YOUR INSTRUCTIONS:
Please repeat each line below exactly, with no images in the copy.

Records from a data collection:
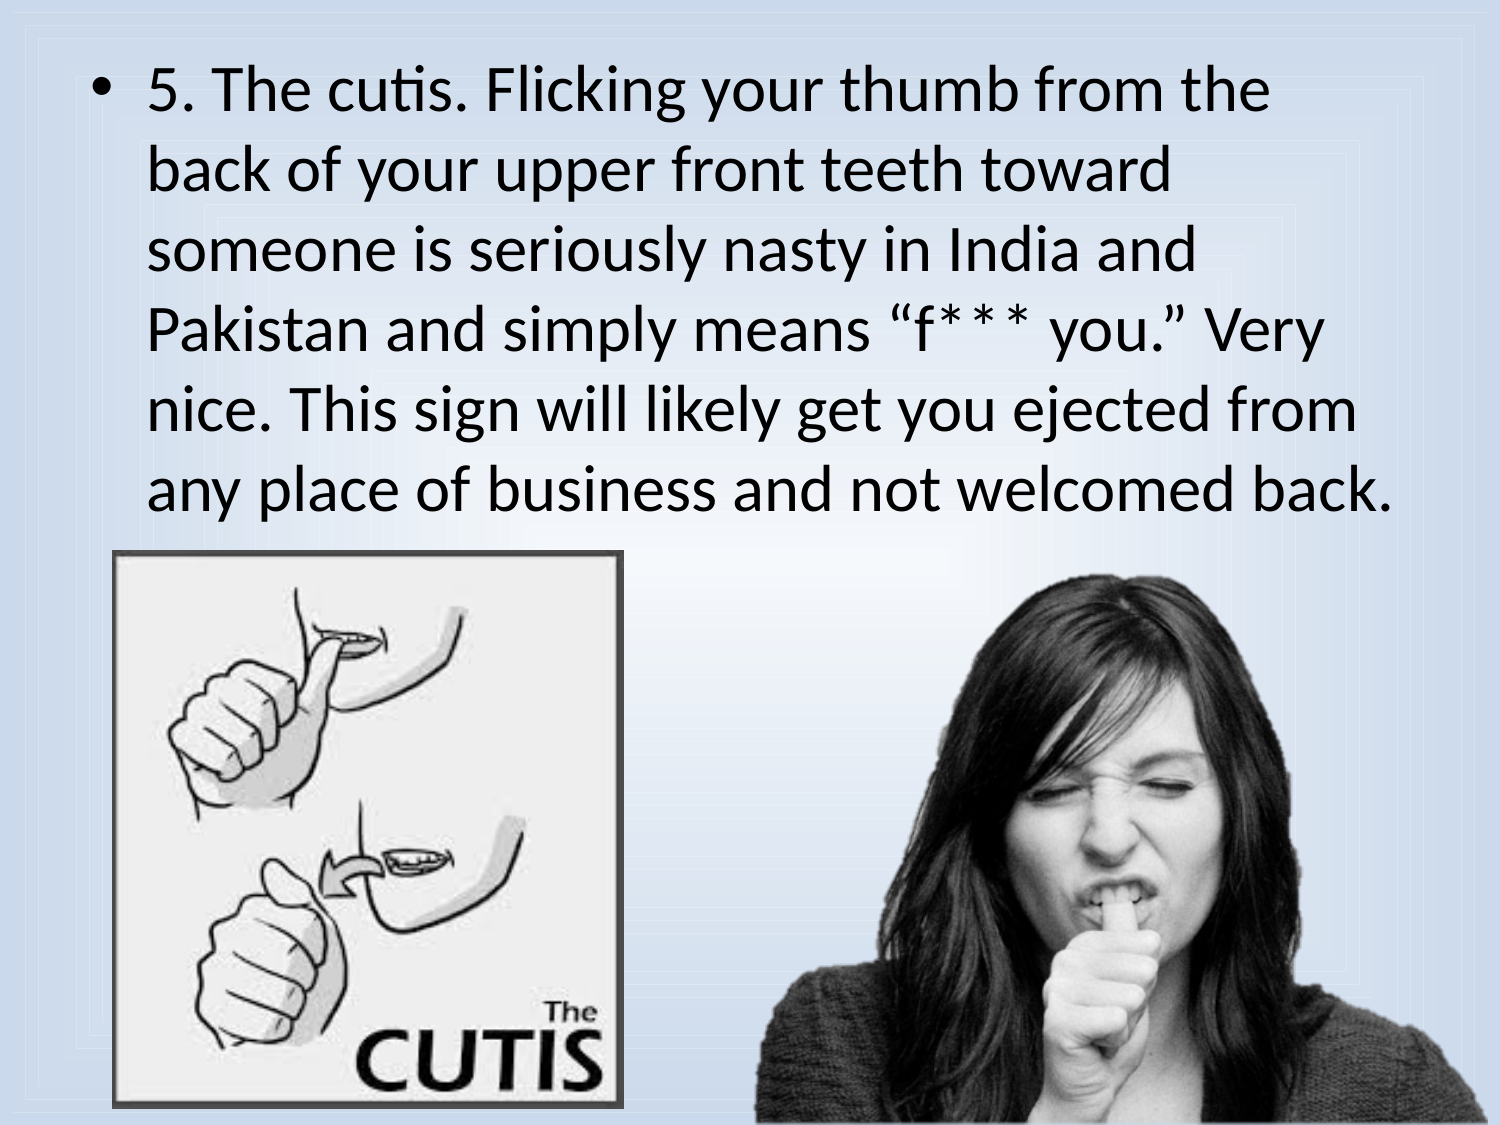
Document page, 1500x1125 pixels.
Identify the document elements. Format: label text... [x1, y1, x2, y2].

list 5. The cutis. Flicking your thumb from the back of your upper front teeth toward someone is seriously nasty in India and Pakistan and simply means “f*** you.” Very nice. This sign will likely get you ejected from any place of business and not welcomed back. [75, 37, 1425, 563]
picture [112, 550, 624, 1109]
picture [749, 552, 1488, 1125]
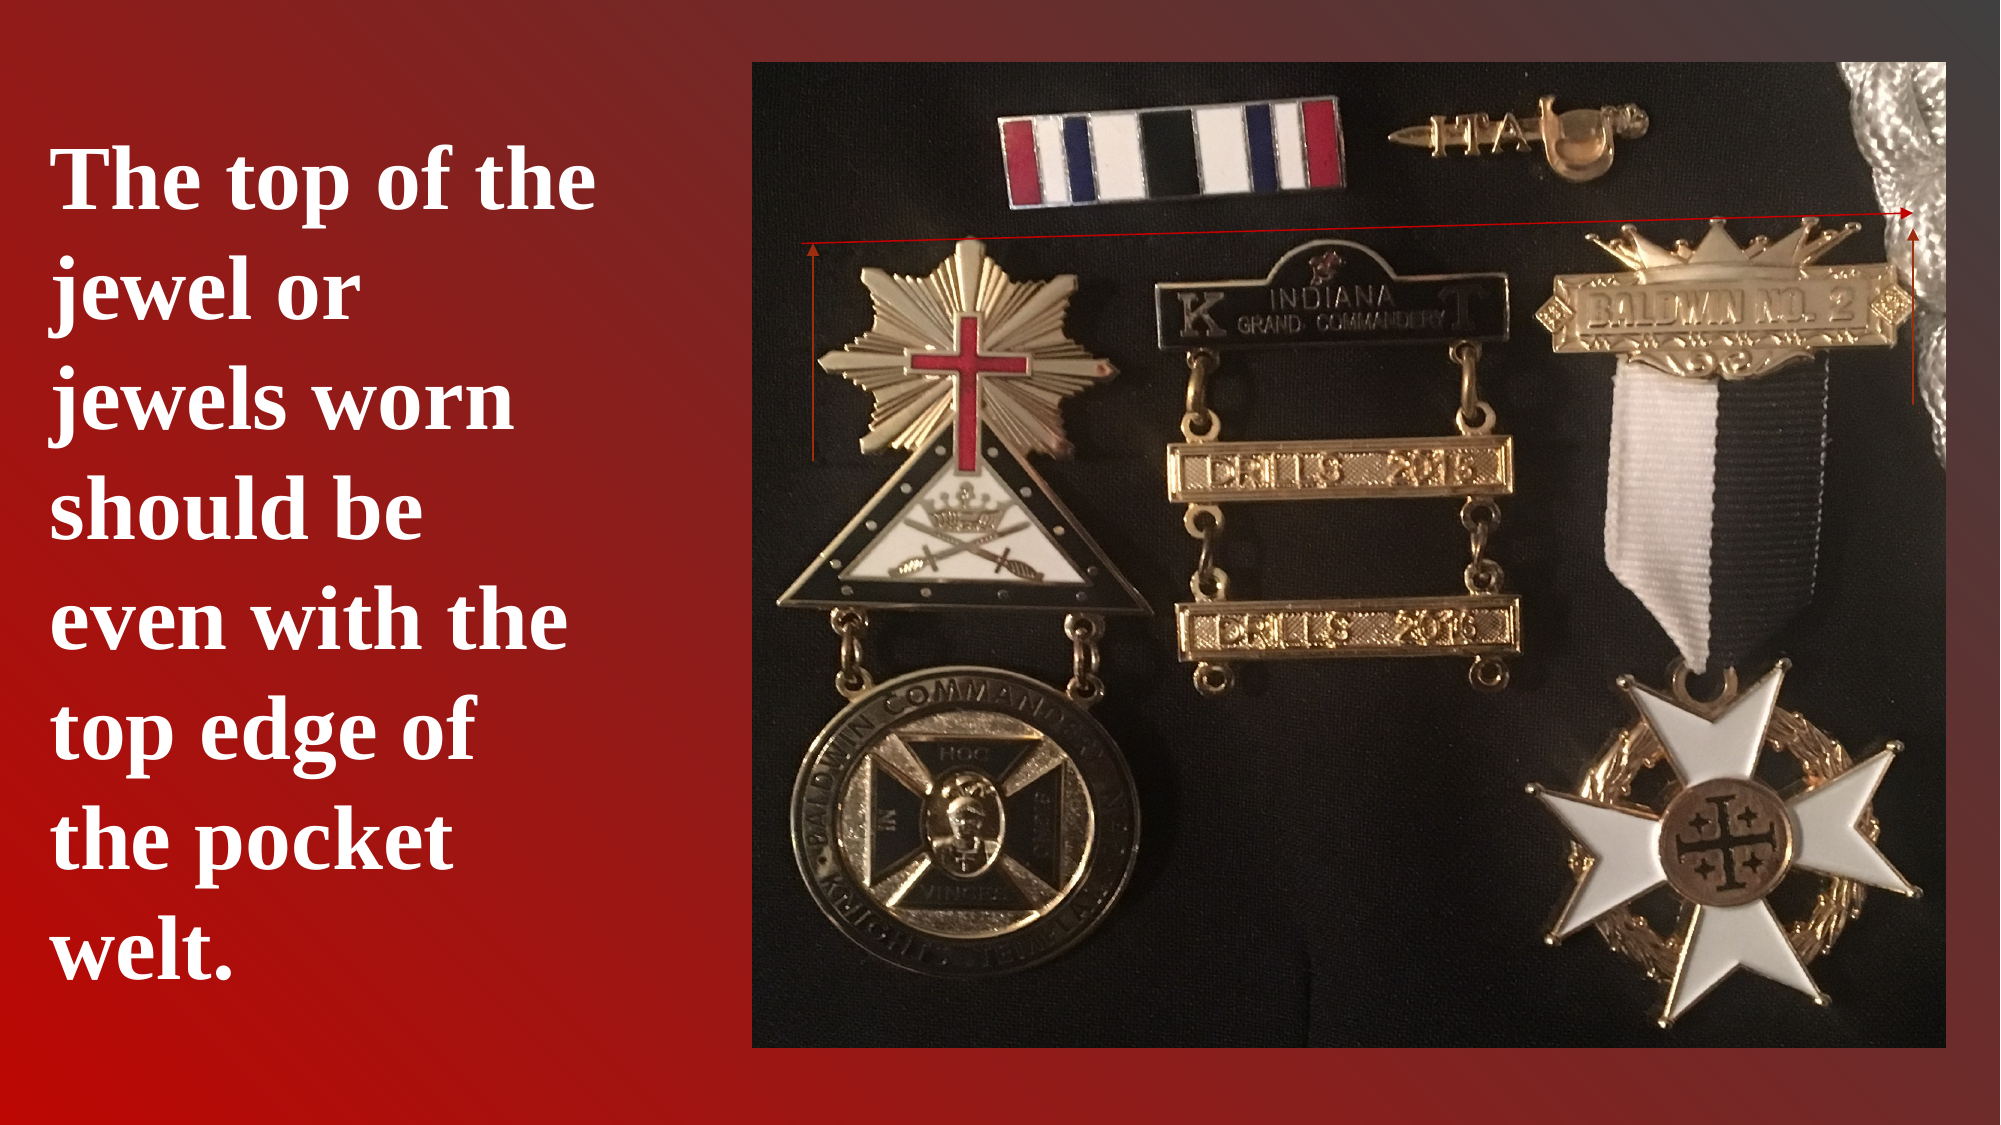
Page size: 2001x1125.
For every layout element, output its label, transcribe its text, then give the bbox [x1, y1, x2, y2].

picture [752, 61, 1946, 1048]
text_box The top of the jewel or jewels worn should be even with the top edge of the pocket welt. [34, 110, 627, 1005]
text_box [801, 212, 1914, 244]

WRITTEN RESPONSE:
Document page, 1500x1125 pixels.
Identify the document elements. Format: label text... [x1, y1, x2, y2].

list 5. The cutis. Flicking your thumb from the back of your upper front teeth toward someone is seriously nasty in India and Pakistan and simply means “f*** you.” Very nice. This sign will likely get you ejected from any place of business and not welcomed back. [75, 37, 1425, 563]
picture [112, 550, 624, 1109]
picture [749, 552, 1488, 1125]
Page size: 2001x1125.
For every layout element, output its label, transcribe its text, then give the bbox [x1, y1, x2, y2].

picture [752, 61, 1946, 1048]
text_box The top of the jewel or jewels worn should be even with the top edge of the pocket welt. [34, 110, 627, 1005]
text_box [801, 212, 1914, 244]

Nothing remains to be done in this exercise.